Collected data
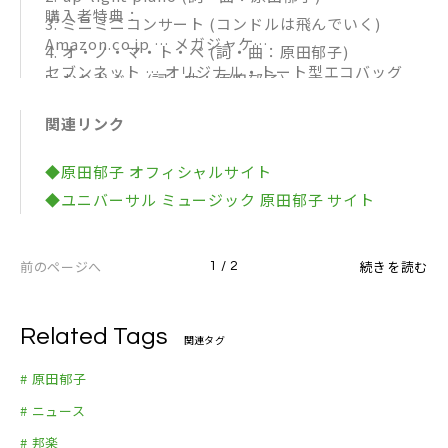
購入者特典：
3. ミニミニコンサート (コンドルは飛んでいく)
Amazon.co.jp … メガジャケ
4. オ・ノ・マ・ト・ペ (詞・曲：原田郁子)
セブンネット … オリジナル・トート型エコバッグ
5. むりかぶし (詞・曲：原田郁子)
「いま」
6. とぅ まぁ でぃ 〜 合唱 〜 (詞・曲：原田郁子)
関連リンク
UNIVERSAL MUSIC STORE … 直筆サイン入りポス
7. my room (曲：原田郁子)
トカード (先着)
8. いまここ (詞：谷川俊太郎 曲：原田郁子)
◆原田郁子 オフィシャルサイト
全国主要CDショップ、オンラインストア … ポス
◆ユニバーサル ミュージック 原田郁子 サイト
トカード
前のページへ
続きを読む
1 / 2
Related Tags
関連タグ
# 原田郁子
# ニュース
# 邦楽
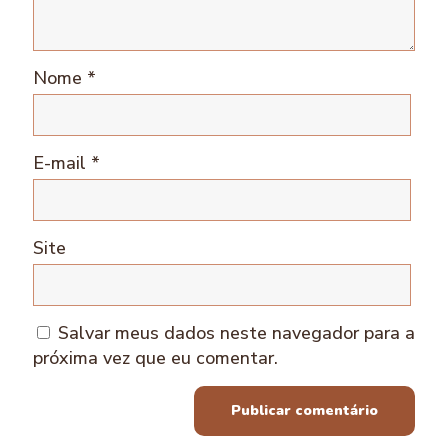
Nome
*
E-mail
*
Site
Salvar meus dados neste navegador para a
próxima vez que eu comentar.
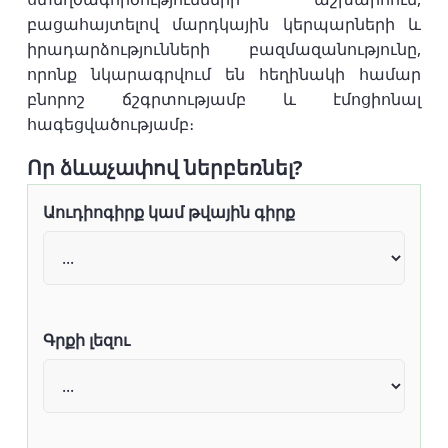
բացահայտելով մարդկային կերպարների և
իրադարձությունների բազմազանությունը,
որոնք նկարագրվում են հեղինակի համար
բնորոշ ճշգրտությամբ և էմոցիոնալ
հագեցվածությամբ։
Որ ձևաչափով ներբեռնել?
Աուդիոգիրք կամ թվային գիրք
Գրքի լեզու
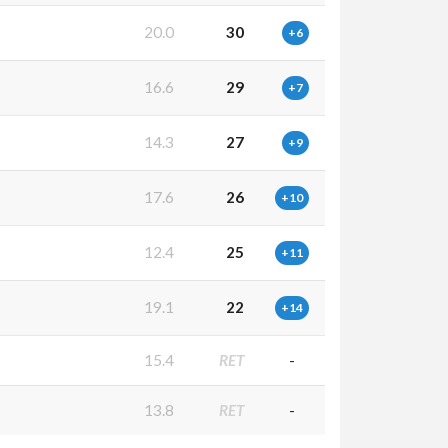
7
20.0
30
+6
3
16.6
29
+7
2
14.3
27
+9
8
17.6
26
+10
8
12.4
25
+11
9
19.1
22
+14
8
15.4
RET
-
4
13.8
RET
-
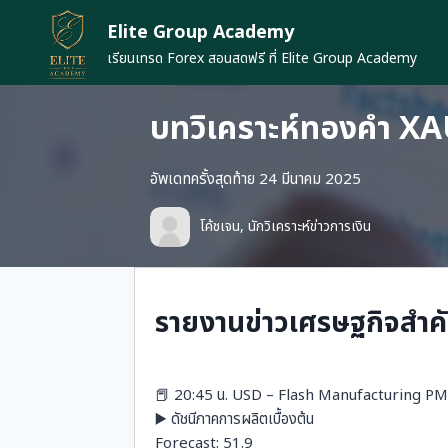
Skip
Elite Group Academy
to
content
เรียนเทรด Forex สอนสดฟรี ที่ Elite Group Academy
บทวิเคราะห์ทองคำ XA
อัพเดทครั้งสุดท้าย 24 มีนาคม 2025
โค้ชเจน, นักวิเคราะห์ข่าวการเงิน
รายงานข่าวเศรษฐกิจสำคั
📕 20:45 น. USD – Flash Manufacturing PM
▶️ ดัชนีภาคการผลิตเบื้องต้น
Forecast: 51.9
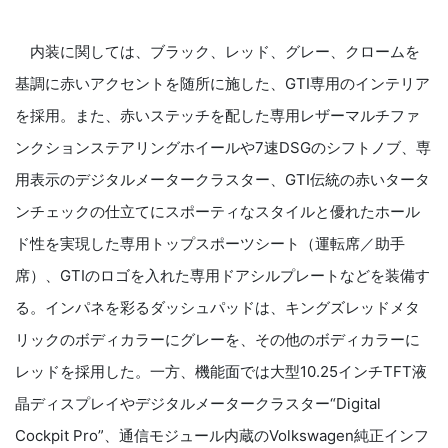
内装に関しては、ブラック、レッド、グレー、クロームを
基調に赤いアクセントを随所に施した、GTI専用のインテリア
を採用。また、赤いステッチを配した専用レザーマルチファ
ンクションステアリングホイールや7速DSGのシフトノブ、専
用表示のデジタルメータークラスター、GTI伝統の赤いタータ
ンチェックの仕立てにスポーティなスタイルと優れたホール
ド性を実現した専用トップスポーツシート（運転席／助手
席）、GTIのロゴを入れた専用ドアシルプレートなどを装備す
る。インパネを彩るダッシュパッドは、キングズレッドメタ
リックのボディカラーにグレーを、その他のボディカラーに
レッドを採用した。一方、機能面では大型10.25インチTFT液
晶ディスプレイやデジタルメータークラスター“Digital
Cockpit Pro”、通信モジュール内蔵のVolkswagen純正インフ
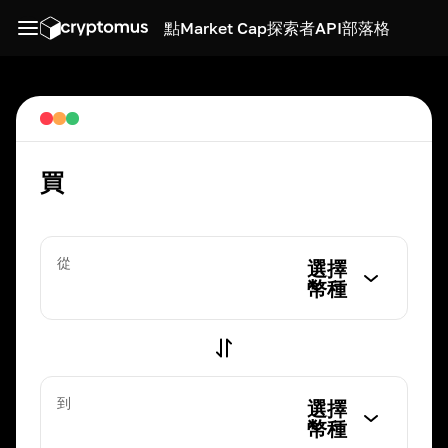
點
Market Cap
探索者
API
部落格
買
從
選擇
幣種
到
選擇
幣種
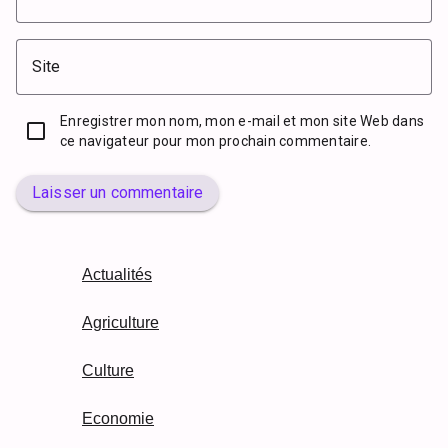
Site
Enregistrer mon nom, mon e-mail et mon site Web dans
ce navigateur pour mon prochain commentaire.
Laisser un commentaire
Actualités
Agriculture
Culture
Economie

### [TASK DETAILS]
Retype the rows word for word, from the line containing "内装に関しては、ブラック、レッド、グレー、クロームを" through the final line of the rows, including both of those lines. Leave the pictures out of your answer.

### [RESPONSE TO THIS TASK]
内装に関しては、ブラック、レッド、グレー、クロームを
基調に赤いアクセントを随所に施した、GTI専用のインテリア
を採用。また、赤いステッチを配した専用レザーマルチファ
ンクションステアリングホイールや7速DSGのシフトノブ、専
用表示のデジタルメータークラスター、GTI伝統の赤いタータ
ンチェックの仕立てにスポーティなスタイルと優れたホール
ド性を実現した専用トップスポーツシート（運転席／助手
席）、GTIのロゴを入れた専用ドアシルプレートなどを装備す
る。インパネを彩るダッシュパッドは、キングズレッドメタ
リックのボディカラーにグレーを、その他のボディカラーに
レッドを採用した。一方、機能面では大型10.25インチTFT液
晶ディスプレイやデジタルメータークラスター“Digital
Cockpit Pro”、通信モジュール内蔵のVolkswagen純正インフ
點
Market Cap
探索者
API
部落格
買
從
選擇
幣種
到
選擇
幣種
Site
Enregistrer mon nom, mon e-mail et mon site Web dans
ce navigateur pour mon prochain commentaire.
Laisser un commentaire
Actualités
Agriculture
Culture
Economie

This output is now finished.